> [DIRECTIONS]:
1 > According to the article on Peru's maca farmers, at what altitude does maca grow?
2 > Revise the article on Peru's maca farmers, giving everything from "Advertisement" down to "their normal prices." again with "turnip" changed to "radish".
3 > Carry on writing the article about Peru's maca farmers from its last sentence.

> [EXTRACT TO READ]:
※ ※ ※
FYI.

This story is over 5 years old.

News

Peru's farmers are in crisis as thousands of international patents claim rights to native plants

A root called maca, said to boost sexual stamina, became a national craze in China in 2013. Farmers in Peru, where maca is grown, made huge sums of money for a few seasons, until one day the Chinese buyers disappeared.

Instead of buying from Peru, they were growing the root at home. But now Peru’s government is trying to stop them, using an obscure new law to catch the companies it says are committing acts of “biopiracy.”

Advertisement

When fresh, maca looks like a small white, pink, or black turnip. True enthusiasts consume it in almost every way imaginable, but most people are familiar with it as a powdered supplement that supposedly improves fertility, energy, and sexual performance. Endemic to Peru’s highland region of Junín, it grows above 13,000 feet, and is one of very few plants that can thrive in such harsh, high-altitude conditions. Still, it was almost extinct until the ’80s, when Quimica Suiza, a pharmaceutical company, and Peruvian universities began researching it for a range of medicinal uses.

The Chinese market took off three decades later. Between 2013 and 2014, China – seized with maca fever – saw demand increase by 1,100 percent. Farmers in Peru started getting offers from buyers at five or 10 times their normal prices.

“The Chinese came here with trucks, went wherever maca was planted, and bought it. At a high price,” one roadside seller told VICE News from her stall beside Junín’s dusty main highway.

We traveled to Peru to meet the farmers whose lives depend on maca.
This segment originally aired March 23, 2017, on VICE News Tonight on HBO

But today, not much maca is being sold in Junín. Dora Huamán, a fourth-generation grower, has stockpiled tons of dried roots because she sees no point in selling at a loss. “The government didn’t control the seed going out. China is growing it now and have become our competitors. That’s the reason why we can’t sell – prices are so low,” she said. “We encouraged our children to study agriculture, but what will they do now? There’s nothing in Junín apart from maca and ranching.”
※ ※ ※
> [SOURCE MATERIAL]:
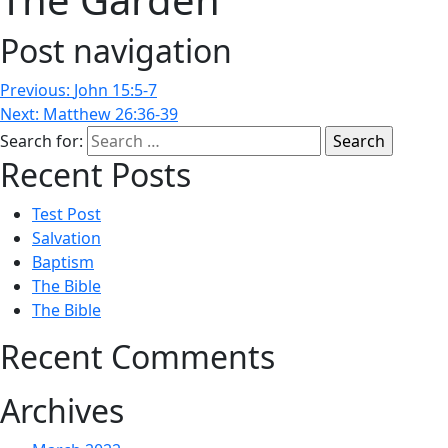
Post navigation
Previous:
John 15:5-7
Next:
Matthew 26:36-39
Search for:
Recent Posts
Test Post
Salvation
Baptism
The Bible
The Bible
Recent Comments
Archives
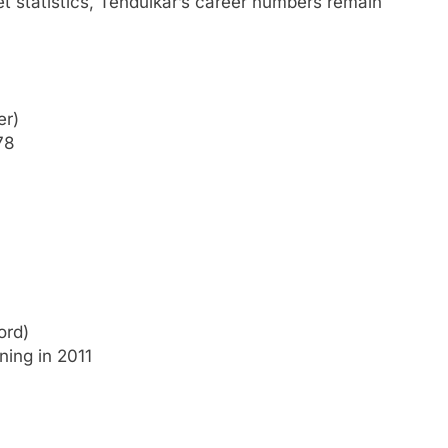
et statistics, Tendulkar’s career numbers remain
er)
78
ord)
ning in 2011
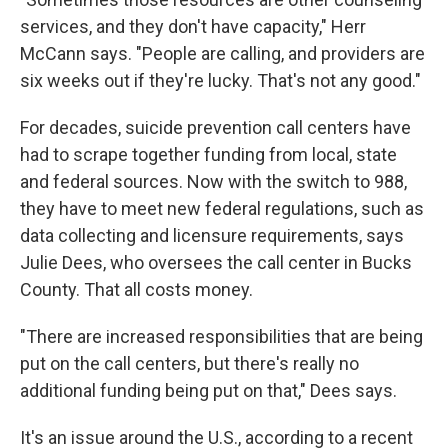
services, and they don't have capacity," Herr
McCann says. "People are calling, and providers are
six weeks out if they're lucky. That's not any good."
For decades, suicide prevention call centers have
had to scrape together funding from local, state
and federal sources. Now with the switch to 988,
they have to meet new federal regulations, such as
data collecting and licensure requirements, says
Julie Dees, who oversees the call center in Bucks
County. That all costs money.
"There are increased responsibilities that are being
put on the call centers, but there's really no
additional funding being put on that," Dees says.
It's an issue around the U.S., according to a recent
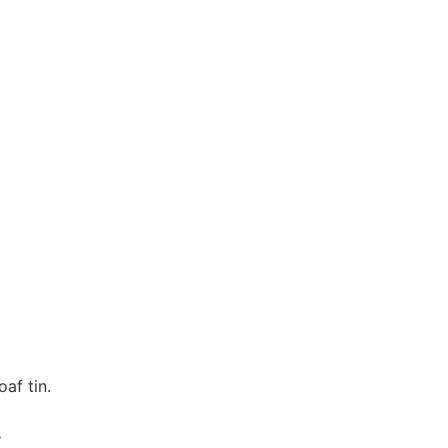
af tin.
s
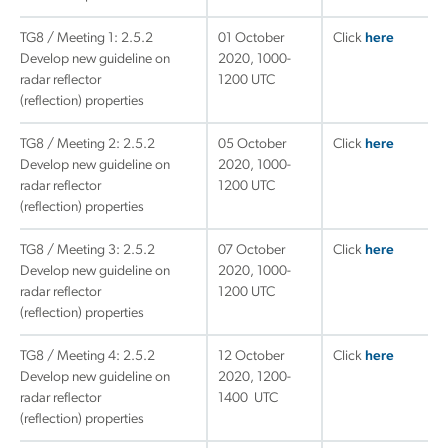
TG8 / Meeting 1: 2.5.2
01 October
Click
here
Develop new guideline on
2020, 1000-
radar reflector
1200 UTC
(reflection) properties
TG8 / Meeting 2: 2.5.2
05 October
Click
here
Develop new guideline on
2020, 1000-
radar reflector
1200 UTC
(reflection) properties
TG8 / Meeting 3: 2.5.2
07 October
Click
here
Develop new guideline on
2020, 1000-
radar reflector
1200 UTC
(reflection) properties
TG8 / Meeting 4: 2.5.2
12 October
Click
here
Develop new guideline on
2020, 1200-
radar reflector
1400 UTC
(reflection) properties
※ ※ ※
> [ANSWERS BY ITEM]:
1 > Above 13,000 feet.

2 >
Advertisement

When fresh, maca looks like a small white, pink, or black radish. True enthusiasts consume it in almost every way imaginable, but most people are familiar with it as a powdered supplement that supposedly improves fertility, energy, and sexual performance. Endemic to Peru’s highland region of Junín, it grows above 13,000 feet, and is one of very few plants that can thrive in such harsh, high-altitude conditions. Still, it was almost extinct until the ’80s, when Quimica Suiza, a pharmaceutical company, and Peruvian universities began researching it for a range of medicinal uses.

The Chinese market took off three decades later. Between 2013 and 2014, China – seized with maca fever – saw demand increase by 1,100 percent. Farmers in Peru started getting offers from buyers at five or 10 times their normal prices.

3 >
Peru’s government is betting on a 2014 international law called the Nagoya Protocol, designed to prevent biopiracy by making clear that species and traditional knowledge unique to a place are the intellectual property of that place and its people. And to enforce it, Peru has set up the world’s only biopiracy task force.

Andres Valladolid heads the task force, working with three intellectual property specialists. Together, they scan patent registries around the world to ensure Peru is compensated when its genetic resources are used. So far, they’ve found 11,000 potential patents to contest in countries ranging from Poland to Korea, the U.S., and China — though they monitor just 65 of the country’s roughly 7,500 endemic plants.

But intellectual property law is a slow game, especially when it’s breaking new legal ground. Valladolid’s team are still fighting the first maca case they took on in 2005 against the U.S. company Pure World Botanicals. “At this point, the patent still stands and we consider that the case is not closed,” Valladolid told VICE News. Meanwhile, work is piling up: “In China, practically every day there is a new patent on maca,” he said. So, though the law is on their side, it will likely be a long time until farmers like Dora Huamán can turn a profit from their maca stockpiles.